──────── DATA IN THIS EXERCISE

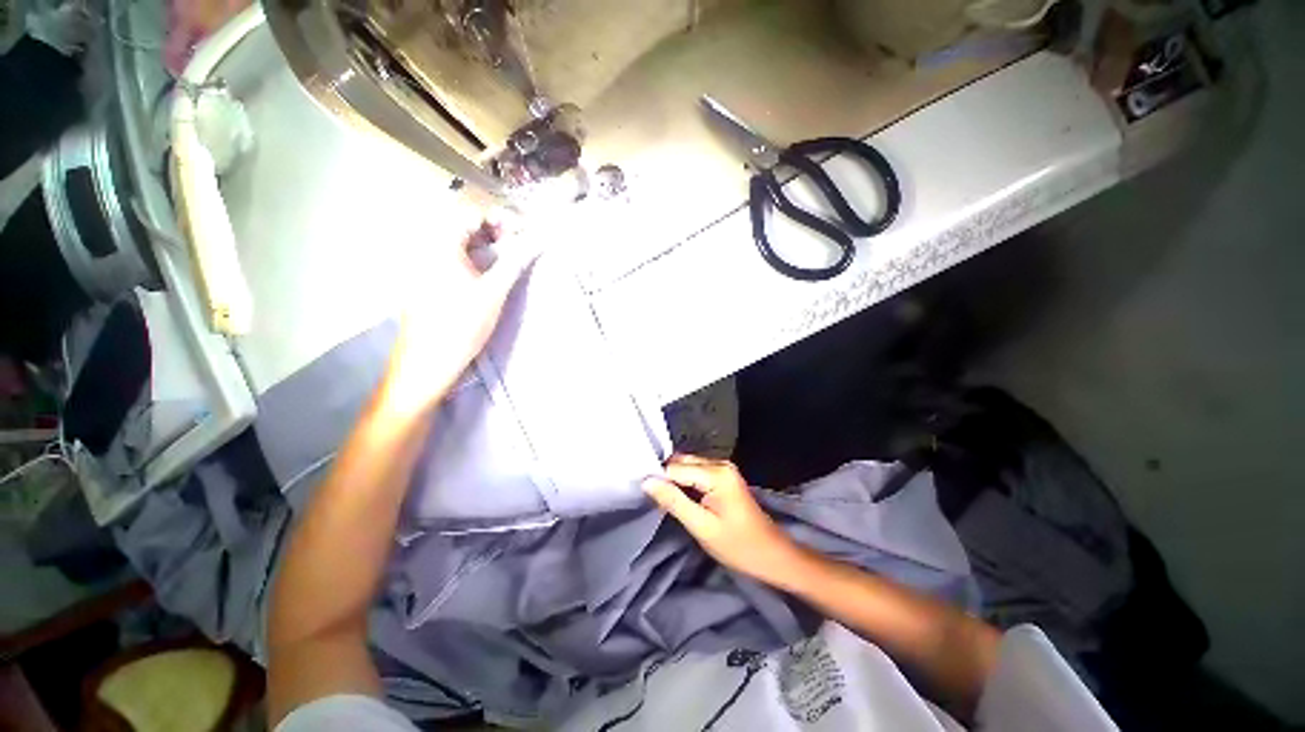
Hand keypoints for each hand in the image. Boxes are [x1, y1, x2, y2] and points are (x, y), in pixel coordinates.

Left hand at [381, 210, 536, 415]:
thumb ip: (515, 261)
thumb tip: (537, 240)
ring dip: (485, 244)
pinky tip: (489, 273)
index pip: (470, 212)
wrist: (428, 362)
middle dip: (493, 229)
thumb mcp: (494, 292)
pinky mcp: (427, 280)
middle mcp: (426, 248)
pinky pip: (452, 257)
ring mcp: (424, 265)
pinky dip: (474, 258)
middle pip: (462, 224)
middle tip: (518, 244)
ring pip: (458, 242)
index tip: (523, 232)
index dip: (499, 217)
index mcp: (439, 245)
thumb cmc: (461, 325)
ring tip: (508, 257)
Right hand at [643, 455, 805, 585]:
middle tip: (659, 502)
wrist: (771, 554)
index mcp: (716, 473)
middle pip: (681, 462)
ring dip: (675, 481)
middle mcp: (720, 463)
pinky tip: (682, 499)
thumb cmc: (737, 545)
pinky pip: (696, 471)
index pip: (675, 468)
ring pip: (687, 465)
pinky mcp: (724, 475)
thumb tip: (646, 481)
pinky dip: (685, 482)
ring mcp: (723, 468)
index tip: (652, 500)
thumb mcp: (701, 527)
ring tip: (667, 502)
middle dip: (667, 478)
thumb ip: (673, 501)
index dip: (660, 481)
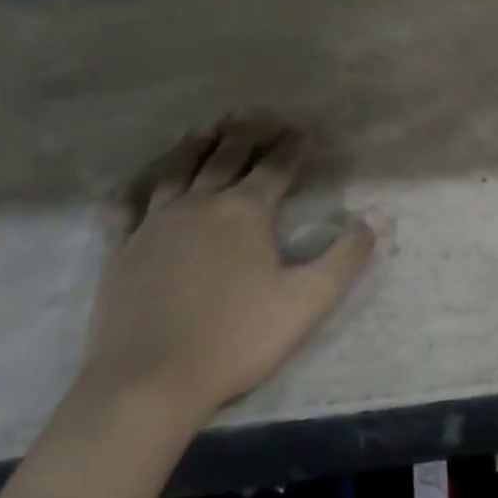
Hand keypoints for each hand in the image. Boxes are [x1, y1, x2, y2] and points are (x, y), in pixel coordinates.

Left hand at [78, 116, 374, 422]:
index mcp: (244, 212)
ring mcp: (155, 225)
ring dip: (196, 146)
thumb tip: (375, 219)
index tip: (304, 129)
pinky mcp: (123, 250)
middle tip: (258, 114)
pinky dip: (137, 188)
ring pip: (177, 170)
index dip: (293, 146)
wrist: (147, 383)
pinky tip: (138, 184)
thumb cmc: (236, 339)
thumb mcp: (307, 300)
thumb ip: (345, 257)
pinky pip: (129, 207)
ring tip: (208, 129)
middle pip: (226, 156)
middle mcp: (199, 205)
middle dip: (247, 133)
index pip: (275, 167)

────────────────

:: REQUIRED WORK ::
Some lines in the records may hold "ring"; state how many do, and give no more than that number.

:: FINISHED TASK ::
12